Les limitations de responsabilité prévues dans les CGV (article 8) s'appliquent.
5. Systèmes d'IA déployés par OSA — Inventaire
À la date d'entrée en vigueur de la présente Charte, OSA déploie directement les systèmes d'IA suivants :
| Nom | Fonction | Éditeur tiers | Hébergement des inférences | Risque AI Act |
|---|---|---|---|---|
| Aucun chatbot interactif public à ce stade | — | — | — | — |
Toute évolution fera l'objet d'une mise à jour de la présente Charte et, le cas échéant, d'une bannière d'information.
6. Droits de l'utilisateur face à une décision fondée sur l'IA
OSA ne met en œuvre aucune décision entièrement automatisée au sens de l'article 22 RGPD / article 26, §11 AI Act dans la relation commerciale (pas de scoring client, pas de refus de vente automatisé, pas de décision de prix entièrement algorithmique).
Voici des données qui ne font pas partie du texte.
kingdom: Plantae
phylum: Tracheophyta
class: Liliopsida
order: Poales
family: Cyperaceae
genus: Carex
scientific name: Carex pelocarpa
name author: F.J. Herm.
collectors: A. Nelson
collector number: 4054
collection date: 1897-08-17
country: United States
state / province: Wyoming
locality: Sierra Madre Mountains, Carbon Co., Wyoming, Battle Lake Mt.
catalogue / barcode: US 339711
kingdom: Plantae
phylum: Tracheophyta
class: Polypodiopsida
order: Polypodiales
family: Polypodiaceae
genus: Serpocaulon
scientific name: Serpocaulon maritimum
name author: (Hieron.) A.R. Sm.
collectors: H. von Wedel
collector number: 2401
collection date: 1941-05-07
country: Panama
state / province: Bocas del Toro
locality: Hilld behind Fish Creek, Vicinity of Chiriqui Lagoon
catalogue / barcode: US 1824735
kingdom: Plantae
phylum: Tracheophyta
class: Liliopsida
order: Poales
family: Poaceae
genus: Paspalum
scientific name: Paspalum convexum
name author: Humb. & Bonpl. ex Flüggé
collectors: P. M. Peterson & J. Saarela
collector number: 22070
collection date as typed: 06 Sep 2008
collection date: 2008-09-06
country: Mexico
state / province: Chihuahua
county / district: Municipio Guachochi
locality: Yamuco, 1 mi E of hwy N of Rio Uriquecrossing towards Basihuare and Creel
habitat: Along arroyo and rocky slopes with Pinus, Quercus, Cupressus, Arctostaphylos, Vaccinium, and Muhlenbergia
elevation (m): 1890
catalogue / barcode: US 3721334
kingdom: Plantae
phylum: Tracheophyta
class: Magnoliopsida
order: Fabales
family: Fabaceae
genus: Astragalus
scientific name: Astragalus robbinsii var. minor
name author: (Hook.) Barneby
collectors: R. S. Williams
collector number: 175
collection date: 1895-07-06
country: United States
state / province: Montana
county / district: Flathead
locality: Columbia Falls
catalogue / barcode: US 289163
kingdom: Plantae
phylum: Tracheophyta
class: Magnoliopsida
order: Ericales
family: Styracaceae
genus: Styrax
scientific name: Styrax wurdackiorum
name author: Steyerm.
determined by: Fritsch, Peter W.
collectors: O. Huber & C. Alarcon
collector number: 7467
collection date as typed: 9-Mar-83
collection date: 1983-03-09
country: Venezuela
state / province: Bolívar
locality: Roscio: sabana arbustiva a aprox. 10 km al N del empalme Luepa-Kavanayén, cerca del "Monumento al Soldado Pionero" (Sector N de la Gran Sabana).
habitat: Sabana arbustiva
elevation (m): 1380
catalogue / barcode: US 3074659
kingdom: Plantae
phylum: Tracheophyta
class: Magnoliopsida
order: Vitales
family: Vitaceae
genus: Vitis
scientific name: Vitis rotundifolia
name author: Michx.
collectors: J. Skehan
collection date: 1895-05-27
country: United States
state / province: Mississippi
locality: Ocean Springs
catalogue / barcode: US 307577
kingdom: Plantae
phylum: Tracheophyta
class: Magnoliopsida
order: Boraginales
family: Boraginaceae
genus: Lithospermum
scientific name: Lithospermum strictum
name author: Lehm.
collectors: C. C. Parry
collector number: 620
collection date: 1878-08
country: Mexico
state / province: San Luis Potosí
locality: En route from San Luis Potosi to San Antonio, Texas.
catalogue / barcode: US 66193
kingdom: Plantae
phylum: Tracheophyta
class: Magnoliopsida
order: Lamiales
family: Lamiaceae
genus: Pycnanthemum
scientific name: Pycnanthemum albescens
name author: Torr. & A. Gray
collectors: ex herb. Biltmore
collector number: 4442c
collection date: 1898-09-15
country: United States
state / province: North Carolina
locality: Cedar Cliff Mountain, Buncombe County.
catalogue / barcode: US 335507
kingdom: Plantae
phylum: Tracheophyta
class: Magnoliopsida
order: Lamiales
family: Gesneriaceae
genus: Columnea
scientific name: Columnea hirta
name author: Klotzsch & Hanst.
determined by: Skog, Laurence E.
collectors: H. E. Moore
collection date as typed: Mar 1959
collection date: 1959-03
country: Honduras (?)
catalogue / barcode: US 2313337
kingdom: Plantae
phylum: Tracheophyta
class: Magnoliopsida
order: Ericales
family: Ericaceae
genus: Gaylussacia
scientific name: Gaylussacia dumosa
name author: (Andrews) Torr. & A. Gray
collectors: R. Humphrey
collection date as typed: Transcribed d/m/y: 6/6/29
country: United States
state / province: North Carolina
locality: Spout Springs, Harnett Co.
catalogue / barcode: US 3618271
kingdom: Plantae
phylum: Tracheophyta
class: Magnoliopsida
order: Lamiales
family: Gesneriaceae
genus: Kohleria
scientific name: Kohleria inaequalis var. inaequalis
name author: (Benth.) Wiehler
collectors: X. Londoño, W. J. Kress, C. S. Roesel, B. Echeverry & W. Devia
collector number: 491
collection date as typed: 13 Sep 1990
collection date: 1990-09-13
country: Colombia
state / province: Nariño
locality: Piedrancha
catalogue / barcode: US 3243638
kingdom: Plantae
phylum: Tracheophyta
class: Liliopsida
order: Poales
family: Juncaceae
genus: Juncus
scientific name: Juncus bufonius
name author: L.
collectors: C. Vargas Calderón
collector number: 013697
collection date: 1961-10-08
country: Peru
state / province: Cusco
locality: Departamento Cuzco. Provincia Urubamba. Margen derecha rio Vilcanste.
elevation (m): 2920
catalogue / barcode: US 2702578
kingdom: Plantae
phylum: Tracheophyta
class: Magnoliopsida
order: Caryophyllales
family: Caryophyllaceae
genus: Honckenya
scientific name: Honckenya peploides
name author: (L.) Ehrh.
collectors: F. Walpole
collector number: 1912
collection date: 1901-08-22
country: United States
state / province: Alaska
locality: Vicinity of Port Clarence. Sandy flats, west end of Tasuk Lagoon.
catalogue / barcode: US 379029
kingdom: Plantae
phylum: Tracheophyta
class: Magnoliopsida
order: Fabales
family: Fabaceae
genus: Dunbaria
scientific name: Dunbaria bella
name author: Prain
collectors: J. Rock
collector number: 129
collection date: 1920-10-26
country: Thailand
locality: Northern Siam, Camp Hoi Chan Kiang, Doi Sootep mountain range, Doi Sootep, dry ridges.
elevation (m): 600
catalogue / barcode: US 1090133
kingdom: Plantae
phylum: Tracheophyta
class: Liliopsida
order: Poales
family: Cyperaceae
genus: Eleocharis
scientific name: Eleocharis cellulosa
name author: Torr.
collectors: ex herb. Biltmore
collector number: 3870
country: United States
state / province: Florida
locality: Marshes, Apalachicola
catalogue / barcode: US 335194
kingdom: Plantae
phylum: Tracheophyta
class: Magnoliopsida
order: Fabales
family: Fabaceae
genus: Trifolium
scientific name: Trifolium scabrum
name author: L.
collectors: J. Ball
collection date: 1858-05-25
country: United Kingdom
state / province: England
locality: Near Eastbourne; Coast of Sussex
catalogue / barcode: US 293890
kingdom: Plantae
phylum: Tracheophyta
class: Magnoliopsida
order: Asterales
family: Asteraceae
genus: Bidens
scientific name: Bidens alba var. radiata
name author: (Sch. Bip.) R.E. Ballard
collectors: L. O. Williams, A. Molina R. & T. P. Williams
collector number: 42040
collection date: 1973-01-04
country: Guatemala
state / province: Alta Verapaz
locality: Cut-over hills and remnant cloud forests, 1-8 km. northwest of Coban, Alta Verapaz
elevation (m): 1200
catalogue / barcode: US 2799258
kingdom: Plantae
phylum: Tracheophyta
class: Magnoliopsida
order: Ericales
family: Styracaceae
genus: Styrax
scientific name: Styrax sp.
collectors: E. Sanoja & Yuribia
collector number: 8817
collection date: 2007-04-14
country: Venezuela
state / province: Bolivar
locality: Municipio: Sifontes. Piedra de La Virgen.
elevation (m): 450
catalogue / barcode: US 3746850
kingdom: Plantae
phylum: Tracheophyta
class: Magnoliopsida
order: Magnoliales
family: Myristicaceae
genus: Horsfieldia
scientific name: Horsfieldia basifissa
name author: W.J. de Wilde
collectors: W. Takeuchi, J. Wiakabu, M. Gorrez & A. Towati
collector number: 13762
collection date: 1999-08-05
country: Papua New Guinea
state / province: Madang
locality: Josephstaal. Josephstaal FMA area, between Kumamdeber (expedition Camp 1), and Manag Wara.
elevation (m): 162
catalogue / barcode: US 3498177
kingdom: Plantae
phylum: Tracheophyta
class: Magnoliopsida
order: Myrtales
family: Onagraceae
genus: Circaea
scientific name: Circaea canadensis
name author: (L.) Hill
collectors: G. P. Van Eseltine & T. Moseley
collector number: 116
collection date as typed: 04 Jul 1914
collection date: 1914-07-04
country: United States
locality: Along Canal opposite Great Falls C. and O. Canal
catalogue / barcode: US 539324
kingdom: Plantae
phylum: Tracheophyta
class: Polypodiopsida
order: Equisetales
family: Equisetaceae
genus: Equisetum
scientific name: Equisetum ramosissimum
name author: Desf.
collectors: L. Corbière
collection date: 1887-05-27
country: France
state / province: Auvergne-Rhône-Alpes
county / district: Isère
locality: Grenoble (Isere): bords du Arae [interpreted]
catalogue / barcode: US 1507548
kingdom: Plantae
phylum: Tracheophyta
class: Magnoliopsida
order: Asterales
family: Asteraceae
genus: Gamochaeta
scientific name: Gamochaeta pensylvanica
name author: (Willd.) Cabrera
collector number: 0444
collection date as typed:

Si, à l'avenir, de telles décisions devaient être introduites, les utilisateurs concernés bénéficieraient du droit (i) à une information préalable, (ii) à une intervention humaine, (iii) à l'expression d'un point de vue et (iv) à la contestation de la décision (art. 22 RGPD, art. 26 §11 AI Act).
7. Revue — Mises à jour
Cette Charte est revue au minimum une fois par an et à chaque évolution substantielle (nouveau système d'IA déployé, modification des positions AI Act applicables, jurisprudence européenne). La version en vigueur est celle publiée sur https://lawgi.tech/legal/charte-ia/.
8. Ressources
- Règlement (UE) 2024/1689 (AI Act) — EUR-Lex : https://eur-lex.europa.eu/eli/reg/2024/1689/oj
- Lignes directrices du Comité européen de la protection des données (EDPB) : https://www.edpb.europa.eu/
- Autorité belge de protection des données (APD) : https://www.autoriteprotectiondonnees.be/
- Bureau européen de l'IA : https://digital-strategy.ec.europa.eu/en/policies/ai-office
- Contact OSA : contact@lawgi.tech
Version 1.0 en vigueur au 20 avril 2026. Éditée par Online Solution Attorney SRL sous la dénomination LawgiSkill.